Saving Geek Lore and Other Wikipedia Castoffs
Ian Lamont notes an Industry Standard feature on Deletionpedia — a collection of 63,559 deleted Wikipedia pages that range from "vanity entries" or obscure points of reference to heavily edited topics that Wikipedia editors eventually deemed fan fiction, inadequately sourced, or otherwise lacking. Looking through the collection of removed articles, it's apparent that entertaining minutiae are often the target of Wikipedia editors: "Geek lore seems to be a particular target for deletion, with the deleted page of the month a comprehensive guide to 'Weapons of the Imperium (Warhammer 40,000)'. Deletionpedia provides links back to the Wikipedia deletion discussions, which are a lesson in magnification of minutiae; the Warhammer page was removed due to philosophical disagreements over what can be considered credible source material, while a page listing every chalkboard gag in The Simpsons opening credits spent 691 days on the site before being deleted as 'fancruft.'" Note that while Deletionpedia uses MediaWiki, it doesn't have wiki functionality — readers can't alter or update archived entries.
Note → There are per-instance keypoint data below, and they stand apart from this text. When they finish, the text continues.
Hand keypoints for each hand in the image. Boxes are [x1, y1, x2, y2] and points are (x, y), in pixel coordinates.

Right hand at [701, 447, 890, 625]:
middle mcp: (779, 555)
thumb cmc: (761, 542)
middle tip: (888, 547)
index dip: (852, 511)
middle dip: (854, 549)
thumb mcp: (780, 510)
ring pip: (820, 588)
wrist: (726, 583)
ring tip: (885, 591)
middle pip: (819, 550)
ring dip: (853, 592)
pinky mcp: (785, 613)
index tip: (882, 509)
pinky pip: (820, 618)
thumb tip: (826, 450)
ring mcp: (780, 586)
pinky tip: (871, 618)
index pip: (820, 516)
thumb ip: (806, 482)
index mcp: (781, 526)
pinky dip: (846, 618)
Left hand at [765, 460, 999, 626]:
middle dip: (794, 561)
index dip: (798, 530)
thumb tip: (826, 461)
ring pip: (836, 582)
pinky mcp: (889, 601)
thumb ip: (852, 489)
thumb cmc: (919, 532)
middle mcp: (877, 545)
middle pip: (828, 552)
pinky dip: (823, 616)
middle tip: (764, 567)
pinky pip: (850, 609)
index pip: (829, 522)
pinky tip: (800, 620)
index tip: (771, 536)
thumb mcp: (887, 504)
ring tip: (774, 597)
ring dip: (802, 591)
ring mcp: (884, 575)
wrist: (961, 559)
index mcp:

I think WP needs to stop calling itself an "encyclopedia" and just come to terms with the fact that they are nothing more than an enormous repository of pop culture knowledge, with a decent but not impressive (volume-wise) level of actual encyclopedic knowledge.
That doesn't detract from its value, far from it. But they take themselves way too seriously in some cases.
What's the difference if there are 65K more articles? I'm all for removing vanity entries and truly useless crap, but "fancruft" tends to be a rather slippery thing to define.
Web2.0: I love when people Flickr my cuil and digg my boingboing until my google is reddit and I start to yahoo
was: I honestly don't get the whole hate that Wikipedia seems to have against sci-fi and geeky topics...
should be:
I honestly don't get the whole justified hate that Wikipedia seems to have against lame sci-fi and moronic topics...
I think you answered your own question!